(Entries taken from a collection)
========================================

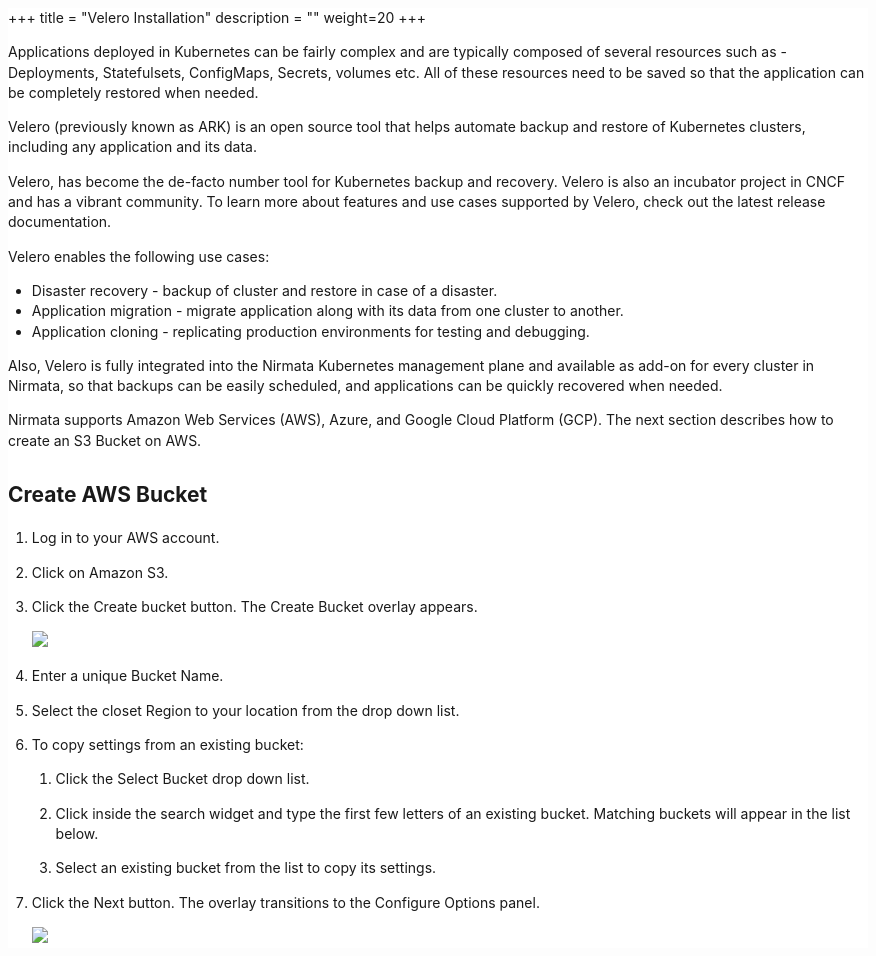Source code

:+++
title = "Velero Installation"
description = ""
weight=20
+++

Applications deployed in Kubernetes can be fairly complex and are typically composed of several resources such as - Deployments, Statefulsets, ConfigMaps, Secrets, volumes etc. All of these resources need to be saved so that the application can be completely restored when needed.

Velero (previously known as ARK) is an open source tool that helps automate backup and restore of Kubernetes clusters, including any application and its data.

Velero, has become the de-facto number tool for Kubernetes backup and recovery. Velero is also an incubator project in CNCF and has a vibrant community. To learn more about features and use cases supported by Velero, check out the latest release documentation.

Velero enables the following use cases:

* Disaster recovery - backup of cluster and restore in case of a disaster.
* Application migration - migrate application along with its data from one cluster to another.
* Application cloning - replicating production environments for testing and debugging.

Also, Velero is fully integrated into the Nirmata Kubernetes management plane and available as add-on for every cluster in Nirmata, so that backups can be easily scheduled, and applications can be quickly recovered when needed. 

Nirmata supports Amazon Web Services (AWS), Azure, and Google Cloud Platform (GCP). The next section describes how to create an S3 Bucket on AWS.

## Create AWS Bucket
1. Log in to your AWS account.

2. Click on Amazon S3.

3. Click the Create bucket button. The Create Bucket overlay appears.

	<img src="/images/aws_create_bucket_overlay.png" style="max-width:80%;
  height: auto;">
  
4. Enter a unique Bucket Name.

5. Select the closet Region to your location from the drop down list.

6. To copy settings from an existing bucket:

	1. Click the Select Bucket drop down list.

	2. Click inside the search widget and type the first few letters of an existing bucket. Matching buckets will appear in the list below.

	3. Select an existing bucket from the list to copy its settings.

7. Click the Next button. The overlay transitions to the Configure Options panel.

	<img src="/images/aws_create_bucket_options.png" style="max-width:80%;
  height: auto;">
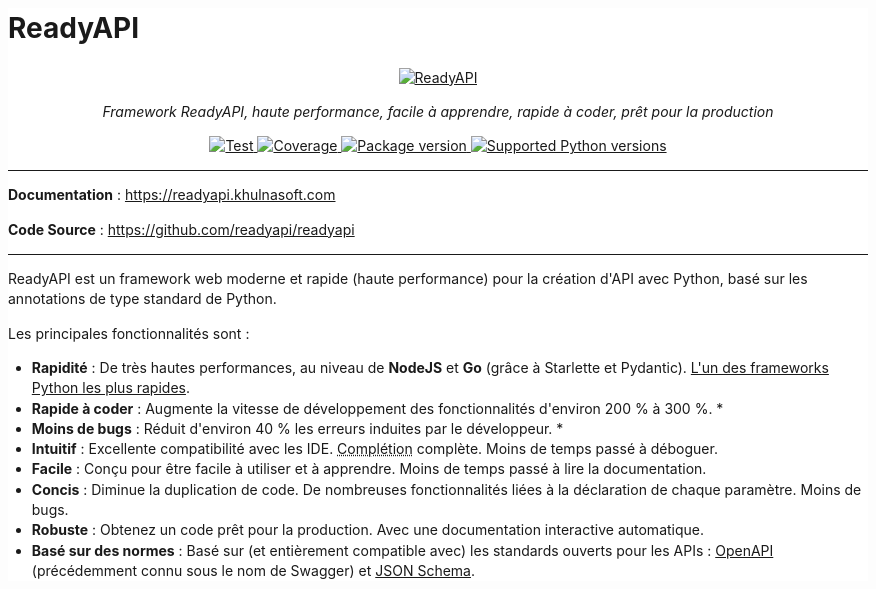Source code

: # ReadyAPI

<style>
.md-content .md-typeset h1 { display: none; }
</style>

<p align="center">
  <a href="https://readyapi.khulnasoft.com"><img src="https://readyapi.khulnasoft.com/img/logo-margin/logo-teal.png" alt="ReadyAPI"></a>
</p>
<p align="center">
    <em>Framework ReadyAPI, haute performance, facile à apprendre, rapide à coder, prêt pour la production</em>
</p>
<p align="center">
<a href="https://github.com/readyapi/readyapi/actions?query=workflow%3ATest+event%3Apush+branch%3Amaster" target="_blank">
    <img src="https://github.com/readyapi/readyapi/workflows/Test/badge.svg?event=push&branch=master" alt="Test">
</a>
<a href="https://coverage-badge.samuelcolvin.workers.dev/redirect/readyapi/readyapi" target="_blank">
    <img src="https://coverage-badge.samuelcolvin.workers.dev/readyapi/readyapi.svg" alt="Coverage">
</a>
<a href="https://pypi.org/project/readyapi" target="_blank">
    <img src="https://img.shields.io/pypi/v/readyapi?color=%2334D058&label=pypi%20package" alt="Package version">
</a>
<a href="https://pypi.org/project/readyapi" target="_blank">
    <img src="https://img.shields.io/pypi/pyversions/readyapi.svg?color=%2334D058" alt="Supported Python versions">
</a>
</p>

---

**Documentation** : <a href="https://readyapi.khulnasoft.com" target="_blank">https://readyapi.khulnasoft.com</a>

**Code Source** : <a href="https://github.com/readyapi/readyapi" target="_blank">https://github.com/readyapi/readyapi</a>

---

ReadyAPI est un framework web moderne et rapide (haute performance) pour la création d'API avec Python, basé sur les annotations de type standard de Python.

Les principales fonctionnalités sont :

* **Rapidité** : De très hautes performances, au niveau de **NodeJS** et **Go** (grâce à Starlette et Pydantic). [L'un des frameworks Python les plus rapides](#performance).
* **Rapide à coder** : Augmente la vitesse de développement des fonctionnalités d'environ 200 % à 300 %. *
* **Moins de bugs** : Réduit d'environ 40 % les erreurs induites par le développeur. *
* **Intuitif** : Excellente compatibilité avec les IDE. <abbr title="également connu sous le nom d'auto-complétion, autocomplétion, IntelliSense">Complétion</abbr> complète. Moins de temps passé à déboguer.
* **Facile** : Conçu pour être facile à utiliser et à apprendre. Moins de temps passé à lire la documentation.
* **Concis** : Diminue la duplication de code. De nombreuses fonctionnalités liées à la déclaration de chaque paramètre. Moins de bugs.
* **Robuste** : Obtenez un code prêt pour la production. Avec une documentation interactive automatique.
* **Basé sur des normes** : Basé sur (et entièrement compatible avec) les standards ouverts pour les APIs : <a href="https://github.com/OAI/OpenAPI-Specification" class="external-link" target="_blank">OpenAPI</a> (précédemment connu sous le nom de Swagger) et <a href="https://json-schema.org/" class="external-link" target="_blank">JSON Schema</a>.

========================================

**Directive:** Give back every record above word for word; the pictures have no place in it.

**Expected answer:**
Source code

:+++
title = "Velero Installation"
description = ""
weight=20
+++

Applications deployed in Kubernetes can be fairly complex and are typically composed of several resources such as - Deployments, Statefulsets, ConfigMaps, Secrets, volumes etc. All of these resources need to be saved so that the application can be completely restored when needed.

Velero (previously known as ARK) is an open source tool that helps automate backup and restore of Kubernetes clusters, including any application and its data.

Velero, has become the de-facto number tool for Kubernetes backup and recovery. Velero is also an incubator project in CNCF and has a vibrant community. To learn more about features and use cases supported by Velero, check out the latest release documentation.

Velero enables the following use cases:

* Disaster recovery - backup of cluster and restore in case of a disaster.
* Application migration - migrate application along with its data from one cluster to another.
* Application cloning - replicating production environments for testing and debugging.

Also, Velero is fully integrated into the Nirmata Kubernetes management plane and available as add-on for every cluster in Nirmata, so that backups can be easily scheduled, and applications can be quickly recovered when needed. 

Nirmata supports Amazon Web Services (AWS), Azure, and Google Cloud Platform (GCP). The next section describes how to create an S3 Bucket on AWS.

## Create AWS Bucket
1. Log in to your AWS account.

2. Click on Amazon S3.

3. Click the Create bucket button. The Create Bucket overlay appears.

	<img src="/images/aws_create_bucket_overlay.png" style="max-width:80%;
  height: auto;">
  
4. Enter a unique Bucket Name.

5. Select the closet Region to your location from the drop down list.

6. To copy settings from an existing bucket:

	1. Click the Select Bucket drop down list.

	2. Click inside the search widget and type the first few letters of an existing bucket. Matching buckets will appear in the list below.

	3. Select an existing bucket from the list to copy its settings.

7. Click the Next button. The overlay transitions to the Configure Options panel.

	<img src="/images/aws_create_bucket_options.png" style="max-width:80%;
  height: auto;">
Source code

: # ReadyAPI

<style>
.md-content .md-typeset h1 { display: none; }
</style>

<p align="center">
  <a href="https://readyapi.khulnasoft.com"><img src="https://readyapi.khulnasoft.com/img/logo-margin/logo-teal.png" alt="ReadyAPI"></a>
</p>
<p align="center">
    <em>Framework ReadyAPI, haute performance, facile à apprendre, rapide à coder, prêt pour la production</em>
</p>
<p align="center">
<a href="https://github.com/readyapi/readyapi/actions?query=workflow%3ATest+event%3Apush+branch%3Amaster" target="_blank">
    <img src="https://github.com/readyapi/readyapi/workflows/Test/badge.svg?event=push&branch=master" alt="Test">
</a>
<a href="https://coverage-badge.samuelcolvin.workers.dev/redirect/readyapi/readyapi" target="_blank">
    <img src="https://coverage-badge.samuelcolvin.workers.dev/readyapi/readyapi.svg" alt="Coverage">
</a>
<a href="https://pypi.org/project/readyapi" target="_blank">
    <img src="https://img.shields.io/pypi/v/readyapi?color=%2334D058&label=pypi%20package" alt="Package version">
</a>
<a href="https://pypi.org/project/readyapi" target="_blank">
    <img src="https://img.shields.io/pypi/pyversions/readyapi.svg?color=%2334D058" alt="Supported Python versions">
</a>
</p>

---

**Documentation** : <a href="https://readyapi.khulnasoft.com" target="_blank">https://readyapi.khulnasoft.com</a>

**Code Source** : <a href="https://github.com/readyapi/readyapi" target="_blank">https://github.com/readyapi/readyapi</a>

---

ReadyAPI est un framework web moderne et rapide (haute performance) pour la création d'API avec Python, basé sur les annotations de type standard de Python.

Les principales fonctionnalités sont :

* **Rapidité** : De très hautes performances, au niveau de **NodeJS** et **Go** (grâce à Starlette et Pydantic). [L'un des frameworks Python les plus rapides](#performance).
* **Rapide à coder** : Augmente la vitesse de développement des fonctionnalités d'environ 200 % à 300 %. *
* **Moins de bugs** : Réduit d'environ 40 % les erreurs induites par le développeur. *
* **Intuitif** : Excellente compatibilité avec les IDE. <abbr title="également connu sous le nom d'auto-complétion, autocomplétion, IntelliSense">Complétion</abbr> complète. Moins de temps passé à déboguer.
* **Facile** : Conçu pour être facile à utiliser et à apprendre. Moins de temps passé à lire la documentation.
* **Concis** : Diminue la duplication de code. De nombreuses fonctionnalités liées à la déclaration de chaque paramètre. Moins de bugs.
* **Robuste** : Obtenez un code prêt pour la production. Avec une documentation interactive automatique.
* **Basé sur des normes** : Basé sur (et entièrement compatible avec) les standards ouverts pour les APIs : <a href="https://github.com/OAI/OpenAPI-Specification" class="external-link" target="_blank">OpenAPI</a> (précédemment connu sous le nom de Swagger) et <a href="https://json-schema.org/" class="external-link" target="_blank">JSON Schema</a>.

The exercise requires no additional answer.